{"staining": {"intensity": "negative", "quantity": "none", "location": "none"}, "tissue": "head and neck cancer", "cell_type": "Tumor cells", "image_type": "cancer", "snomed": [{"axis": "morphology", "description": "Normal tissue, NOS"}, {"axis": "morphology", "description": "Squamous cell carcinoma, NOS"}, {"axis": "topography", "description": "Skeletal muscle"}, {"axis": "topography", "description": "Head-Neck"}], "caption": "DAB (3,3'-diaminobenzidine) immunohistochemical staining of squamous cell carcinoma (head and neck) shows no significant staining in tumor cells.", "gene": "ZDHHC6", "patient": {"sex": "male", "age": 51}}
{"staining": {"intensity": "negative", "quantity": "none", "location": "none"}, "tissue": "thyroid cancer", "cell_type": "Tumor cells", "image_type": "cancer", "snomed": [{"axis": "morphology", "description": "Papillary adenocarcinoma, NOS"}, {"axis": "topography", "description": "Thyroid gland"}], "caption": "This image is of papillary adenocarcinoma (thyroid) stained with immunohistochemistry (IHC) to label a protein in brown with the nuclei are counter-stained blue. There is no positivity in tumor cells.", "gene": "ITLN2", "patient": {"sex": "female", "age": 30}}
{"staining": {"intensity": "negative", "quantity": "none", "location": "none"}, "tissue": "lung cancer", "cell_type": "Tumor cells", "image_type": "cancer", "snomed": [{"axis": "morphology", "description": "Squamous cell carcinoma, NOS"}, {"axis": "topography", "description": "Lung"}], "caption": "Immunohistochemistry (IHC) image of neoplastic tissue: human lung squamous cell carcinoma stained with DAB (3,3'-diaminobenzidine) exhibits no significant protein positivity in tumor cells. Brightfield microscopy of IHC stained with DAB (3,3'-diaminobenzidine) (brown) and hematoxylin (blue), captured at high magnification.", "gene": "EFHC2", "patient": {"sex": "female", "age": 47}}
---
# Assignment
Make an exact copy of the material above.

# Answer area
{"staining": {"intensity": "negative", "quantity": "none", "location": "none"}, "tissue": "head and neck cancer", "cell_type": "Tumor cells", "image_type": "cancer", "snomed": [{"axis": "morphology", "description": "Normal tissue, NOS"}, {"axis": "morphology", "description": "Squamous cell carcinoma, NOS"}, {"axis": "topography", "description": "Skeletal muscle"}, {"axis": "topography", "description": "Head-Neck"}], "caption": "DAB (3,3'-diaminobenzidine) immunohistochemical staining of squamous cell carcinoma (head and neck) shows no significant staining in tumor cells.", "gene": "ZDHHC6", "patient": {"sex": "male", "age": 51}}
{"staining": {"intensity": "negative", "quantity": "none", "location": "none"}, "tissue": "thyroid cancer", "cell_type": "Tumor cells", "image_type": "cancer", "snomed": [{"axis": "morphology", "description": "Papillary adenocarcinoma, NOS"}, {"axis": "topography", "description": "Thyroid gland"}], "caption": "This image is of papillary adenocarcinoma (thyroid) stained with immunohistochemistry (IHC) to label a protein in brown with the nuclei are counter-stained blue. There is no positivity in tumor cells.", "gene": "ITLN2", "patient": {"sex": "female", "age": 30}}
{"staining": {"intensity": "negative", "quantity": "none", "location": "none"}, "tissue": "lung cancer", "cell_type": "Tumor cells", "image_type": "cancer", "snomed": [{"axis": "morphology", "description": "Squamous cell carcinoma, NOS"}, {"axis": "topography", "description": "Lung"}], "caption": "Immunohistochemistry (IHC) image of neoplastic tissue: human lung squamous cell carcinoma stained with DAB (3,3'-diaminobenzidine) exhibits no significant protein positivity in tumor cells. Brightfield microscopy of IHC stained with DAB (3,3'-diaminobenzidine) (brown) and hematoxylin (blue), captured at high magnification.", "gene": "EFHC2", "patient": {"sex": "female", "age": 47}}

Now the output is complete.